**Exercise requirements:**
a – Rewrite the section of the marketing research text starting with "Marketing research is" and going on through "and their implications.", swapping in "business" wherever "marketer" appears.
b – Extend the marketing research text by writing what comes after its final sentence.

**Quoted passage:**
Marketing Research: How marketing allows businesses to see the competitive landscape
        First, let us consider the American Marketing Association’s definition of Marketing Research:

Marketing research is the function that links the consumer, customer, and public to the marketer through information -- information used to identify and define marketing opportunities and problems; generate, refine, and evaluate marketing actions; monitor marketing performance; and improve understanding of marketing as a process. Marketing research specifies the information required to address these issues, designs the method for collecting information, manages and implements the data collection process, analyzes the results, and communicates the findings and their implications.
        To make all of the decisions that marketing strategists must consider, they need access to a variety of information. Market researchers provide that information, which takes a variety of forms. As one of the most basic forms, sales information for both the company’s and competitors’ products may seem simple to interpret at first glance, but each sale is a unique combination of where and when it was sold, at what price, and who purchased it, with the latter element including all of the customer’s demographic information. These demographics include factors like age, annual income, race, geographic location, profession, family status, and many others. Marketing researchers and strategists use this sales data to identify and adjust their strengths and weaknesses relative to the competition and to carve out their own unique product positions within a market. For example, Apple, and to a lesser extent, Sony and Samsung all target wealthier or more tech-savvy consumers who are interested in paying a premium for a well-designed, stylish device or who are interested in buying many devices that work together seamlessly. Each overcame challenges like reaching women or less stylish parents after identifying their weaknesses in such demographic categories. While these three brands all still target similar premium consumers, they also choose more subtle strategies to divide and conquer this group. For example, Samsung’s earlier entry into the smartwatch category has attempted to target more active consumers or technologically oriented people interested in smartwatch styles. Through market research, Samsung identified consumer interest in these areas and hopes to build brand loyalty with these consumer groups before its competitors see the sales results, adjust their own marketing strategies, and enter into the same niche market.

        Ok, so sales data and demographics are not necessarily the most interesting stuff to read or talk about, right? They seem so mechanical and math-oriented that there doesn’t on the surface appear to be a lot of opportunity for clever cultural or style interpretations. One need only consider high end fashion brands like Chanel, Versace, Gucci, Dolce & Gabbana, and Prada or luxury car brands like BMW, Mercedes Benz, Audi, and Lexus. While the stark demographics of age ranges, gender, and annual household incomes may look very similar on paper, market researchers look for different ways to segment these markets based on psychographics, or patterns of different interests, opinions, cultural and personal values, personalities, and lifestyles. Each of these luxury brands distinguishes itself through its styles, which appeal to different people with different psychographic values in the upper income categories. Market researchers must often design special research projects and data-gathering in order to explore these psychographic interests. Part of the skill of a market researcher is in having the ability to understand the subtle differences in these style-oriented markets and develop ways to quantify or organize those differences.

Keypoint text descriptions

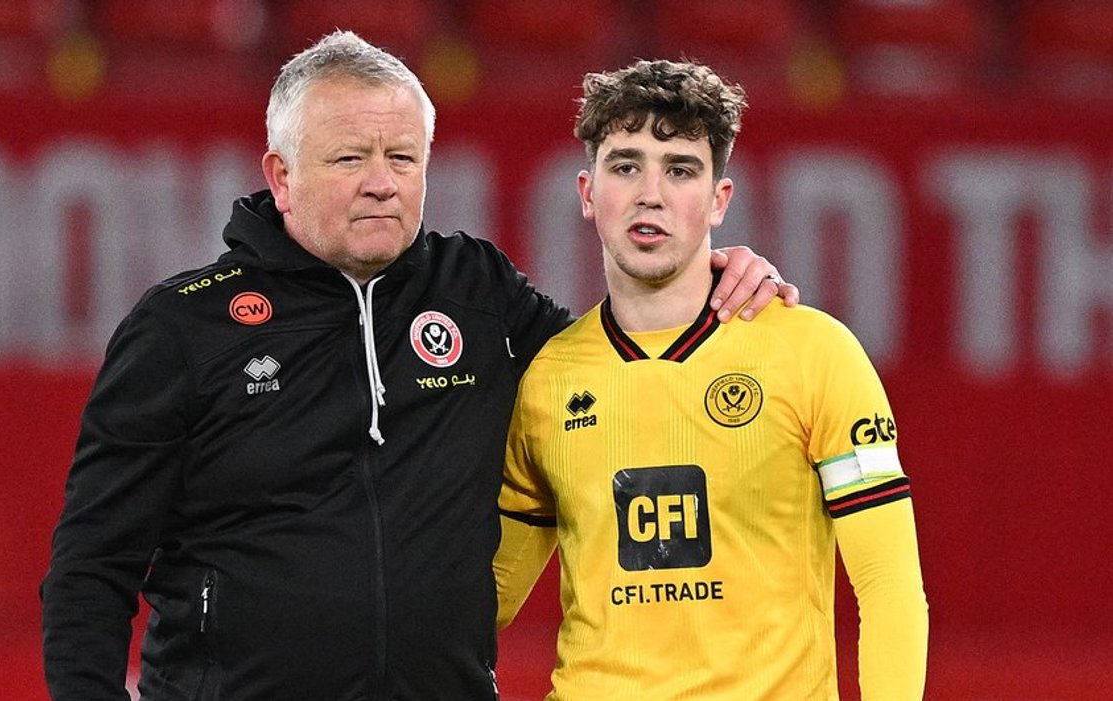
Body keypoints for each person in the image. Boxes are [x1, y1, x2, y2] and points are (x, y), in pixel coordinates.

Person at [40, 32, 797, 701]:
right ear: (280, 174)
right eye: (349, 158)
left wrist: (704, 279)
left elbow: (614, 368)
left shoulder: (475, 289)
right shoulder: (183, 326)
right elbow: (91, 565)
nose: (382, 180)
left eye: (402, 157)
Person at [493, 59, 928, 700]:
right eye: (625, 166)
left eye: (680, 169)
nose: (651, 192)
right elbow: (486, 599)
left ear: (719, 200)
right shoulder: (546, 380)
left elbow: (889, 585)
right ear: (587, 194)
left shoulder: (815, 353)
...
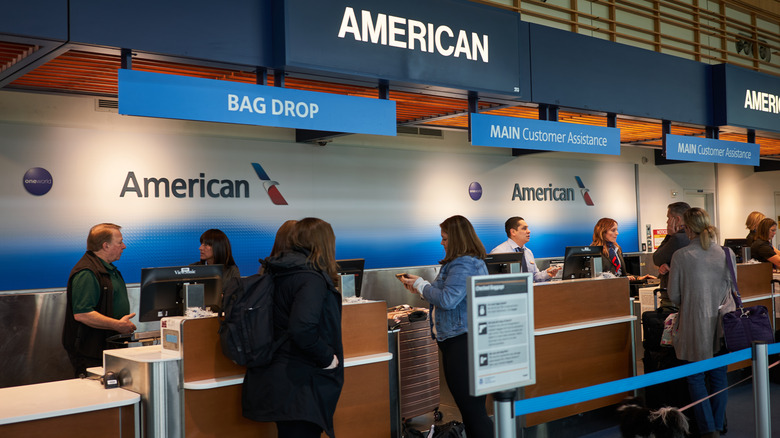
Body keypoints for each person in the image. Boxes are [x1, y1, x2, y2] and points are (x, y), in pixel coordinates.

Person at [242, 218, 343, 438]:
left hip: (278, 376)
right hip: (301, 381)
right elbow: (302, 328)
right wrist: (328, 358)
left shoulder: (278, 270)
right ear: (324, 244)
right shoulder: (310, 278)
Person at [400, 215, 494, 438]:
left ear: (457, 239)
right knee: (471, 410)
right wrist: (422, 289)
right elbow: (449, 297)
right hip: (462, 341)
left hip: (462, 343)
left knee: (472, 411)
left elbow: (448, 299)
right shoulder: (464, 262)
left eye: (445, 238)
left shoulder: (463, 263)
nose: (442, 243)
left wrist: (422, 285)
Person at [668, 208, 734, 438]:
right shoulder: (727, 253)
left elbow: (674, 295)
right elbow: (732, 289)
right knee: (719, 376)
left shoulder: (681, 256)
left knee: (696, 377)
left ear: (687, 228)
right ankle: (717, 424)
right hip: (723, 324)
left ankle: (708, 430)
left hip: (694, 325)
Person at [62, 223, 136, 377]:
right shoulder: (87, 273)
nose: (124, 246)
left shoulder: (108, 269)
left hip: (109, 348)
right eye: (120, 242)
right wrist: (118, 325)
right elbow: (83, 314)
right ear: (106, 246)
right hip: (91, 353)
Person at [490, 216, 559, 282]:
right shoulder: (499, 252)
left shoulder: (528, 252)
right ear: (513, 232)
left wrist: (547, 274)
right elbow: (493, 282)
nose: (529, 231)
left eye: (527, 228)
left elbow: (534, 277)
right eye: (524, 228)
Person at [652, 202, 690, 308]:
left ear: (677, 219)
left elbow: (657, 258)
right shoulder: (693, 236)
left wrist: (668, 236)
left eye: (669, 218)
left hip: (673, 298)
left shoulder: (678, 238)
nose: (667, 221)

**Answers by task:**
a –
Marketing research is the function that links the consumer, customer, and public to the business through information -- information used to identify and define marketing opportunities and problems; generate, refine, and evaluate marketing actions; monitor marketing performance; and improve understanding of marketing as a process. Marketing research specifies the information required to address these issues, designs the method for collecting information, manages and implements the data collection process, analyzes the results, and communicates the findings and their implications.

b –
Marketing Research with a Media Background
        If marketing research has so much to do with sales data, how can it possibly related to the media?
Recall that I explained how advertising-based media really sells potential customers’ attention to advertisers by using TV shows as bait. Market researchers use all of the consumer research they perform to identify which consumers they SHOULD target. Then they must consider all of the different forms of advertising, ranging across TV ads, radio show inserts, printed media ads, billboards, TV show and movie product placement, internet advertising, and many other options, and determine where they can reach their customers most efficiently with limited advertising budgets. Their considerations are very similar to the decisions made by media program planners or content creators, who also must analyze who are attracted to their various media outlets, whether they be specialty television channels (like sports channels or news channels), magazines (like fashion or car magazines), or internet websites (like video sites or celebrity gossip sites). Proper strategic placement of advertising and successful media programming decisions are so interrelated that one cannot be considered without the other. Therefore, individuals who are aware of how different media content appeals to different demographic and psychographic groups may already be very sensitive to the types of groups that market researchers explore.

        The marketing research area must come with both a warning and a valuable highlight: it tends to be more quantitative in nature, with the best practitioners able to use spreadsheet modelling and statistical skills. Due to its more difficult nature and the rarity of these skill sets when combined with marketing, it may also be the easiest area in which to find a job if you possess these skills. Also worth pointing out, the AMA’s definition of marketing research also included “design[ing] the method for collecting information, manag[ing] and implement[ing] the data collection process, analyz[ing] the results, and communicat[ing] the findings and their implications,” which highlights the sort of research process appearing in the social and physical sciences. This section of marketing really also invites the participation of academically trained social scientists, who have often been trained in survey and found data methodologies, and many quantitatively trained social scientists can choose to enter the marketing research field if they supplement their other academic training with a few marketing and business courses.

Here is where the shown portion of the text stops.